> ASSIGNMENT 1:
According to the passage on Kibuli Mosque, in what year was the mosque officially opened for worship?
> ASSIGNMENT 2:
Summarize the passage on Kibuli Mosque in two sentences.
> ASSIGNMENT 3:
Extend the passage on Kibuli Mosque, picking up right after its final sentence.

-------- GIVEN PASSAGE

Mosque in Kibuli, Kampala, Uganda

The Kibuli Mosque is a mosque located in the Kibuli neighborhood of Kampala, Uganda. It holds historical and religious significance for the local Muslim community.

The mosque was listed as a National Cultural Site of Uganda.

== History ==
Construction of Kibuli Mosque began in the late 1920s under the leadership of Prince Badru Kakungulu. It was officially opened for worship in 1951. The mosque is situated on Kibuli Hill, offering scenic views of Kampala city. It was constructed from contributions from local Muslims including Aga Khan, Musa Kasule, and Badru Kakungulu, who collectively donated 80 acre. The land is home to the Kibuli Secondary School, the Kibuli Mosque, the Kibuli Primary Teachers' Collage, the Kakungulu Memorial School, the Kibuli Demonstration School, the Islamic University in Uganda, and the Kibuli Muslim Faction Headquarters.

== Overview ==
The Kibuli Mosque features a blend of traditional Islamic and local architectural designs. It includes prayer halls, administrative offices, classrooms for Quranic studies, and spaces for community gatherings. The mosque's serene ambiance and intricate calligraphy provide a peaceful environment for worshipers.

----------------
-------- INFORMATION

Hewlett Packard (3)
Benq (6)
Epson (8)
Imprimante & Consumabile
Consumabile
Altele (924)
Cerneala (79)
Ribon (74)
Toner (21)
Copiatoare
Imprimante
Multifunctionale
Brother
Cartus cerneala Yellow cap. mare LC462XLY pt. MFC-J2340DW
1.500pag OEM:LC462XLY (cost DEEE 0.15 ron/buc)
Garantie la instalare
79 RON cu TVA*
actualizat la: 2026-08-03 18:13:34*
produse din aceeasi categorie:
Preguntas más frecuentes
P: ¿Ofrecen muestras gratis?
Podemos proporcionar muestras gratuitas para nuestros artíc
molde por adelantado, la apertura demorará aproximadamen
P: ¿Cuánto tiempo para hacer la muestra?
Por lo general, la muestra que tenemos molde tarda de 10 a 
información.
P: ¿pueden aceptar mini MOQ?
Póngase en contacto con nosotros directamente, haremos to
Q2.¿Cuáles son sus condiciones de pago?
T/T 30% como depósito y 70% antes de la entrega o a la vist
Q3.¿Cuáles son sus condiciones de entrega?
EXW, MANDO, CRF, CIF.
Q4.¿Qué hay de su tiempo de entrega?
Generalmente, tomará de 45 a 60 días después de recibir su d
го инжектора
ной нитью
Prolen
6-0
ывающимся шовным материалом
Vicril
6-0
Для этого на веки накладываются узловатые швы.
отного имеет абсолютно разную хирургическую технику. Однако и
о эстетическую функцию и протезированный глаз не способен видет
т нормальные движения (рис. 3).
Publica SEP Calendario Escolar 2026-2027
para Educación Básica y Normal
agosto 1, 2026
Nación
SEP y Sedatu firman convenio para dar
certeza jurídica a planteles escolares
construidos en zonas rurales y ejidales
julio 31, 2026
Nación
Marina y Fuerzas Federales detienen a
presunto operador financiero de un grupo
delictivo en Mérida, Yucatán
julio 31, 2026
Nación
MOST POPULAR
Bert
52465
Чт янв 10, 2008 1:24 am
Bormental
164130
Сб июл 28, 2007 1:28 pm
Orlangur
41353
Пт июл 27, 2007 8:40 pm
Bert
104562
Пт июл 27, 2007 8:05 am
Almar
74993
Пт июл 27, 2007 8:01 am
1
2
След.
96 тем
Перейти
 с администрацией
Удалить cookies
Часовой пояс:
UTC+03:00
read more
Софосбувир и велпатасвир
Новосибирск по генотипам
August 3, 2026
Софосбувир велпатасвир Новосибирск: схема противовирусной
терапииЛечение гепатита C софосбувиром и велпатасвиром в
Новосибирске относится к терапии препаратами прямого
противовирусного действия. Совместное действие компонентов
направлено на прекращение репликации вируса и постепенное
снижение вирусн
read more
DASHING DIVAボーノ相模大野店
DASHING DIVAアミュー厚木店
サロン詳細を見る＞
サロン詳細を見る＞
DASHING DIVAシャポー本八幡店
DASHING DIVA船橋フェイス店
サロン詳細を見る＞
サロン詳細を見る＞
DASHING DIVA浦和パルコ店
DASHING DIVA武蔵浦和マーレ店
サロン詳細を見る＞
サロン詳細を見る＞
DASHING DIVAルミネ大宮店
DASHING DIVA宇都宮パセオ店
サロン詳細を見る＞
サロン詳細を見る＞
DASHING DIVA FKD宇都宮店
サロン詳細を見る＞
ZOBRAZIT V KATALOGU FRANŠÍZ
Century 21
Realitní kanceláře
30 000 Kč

----------------

> WRITTEN RESPONSE 1:
1951

> WRITTEN RESPONSE 2:
Kibuli Mosque, in the Kibuli neighborhood of Kampala, Uganda, is a National Cultural Site whose construction began in the late 1920s under Prince Badru Kakungulu, and it opened for worship in 1951 on Kibuli Hill. Built with contributions from local Muslims, it blends traditional Islamic and local architecture and includes prayer halls, administrative offices, Quranic study classrooms and community gathering spaces.

> WRITTEN RESPONSE 3:
The Kibuli Mosque serves as a place of worship and a center for Islamic activities. It facilitates daily prayers, Friday congregational prayers (Jumu'ah), and educational programs for all age groups. The mosque complex is also home to the Kibuli Muslim Hospital, which provides healthcare services to the community.

The mosque plays an important role in promoting Islamic teachings, fostering unity among Muslims, and engaging in social and humanitarian activities. It hosts religious festivals, lectures, and events aimed at promoting Islamic values, education, and community development. Additionally, the mosque encourages interfaith dialogue, contributing to peaceful coexistence among different religious communities in Uganda.

The Kibuli Mosque represents the Islamic heritage and the presence of the Muslim community in Uganda. Its historical and architectural value, as well as its community-oriented activities, have made it a notable cultural asset in Kampala.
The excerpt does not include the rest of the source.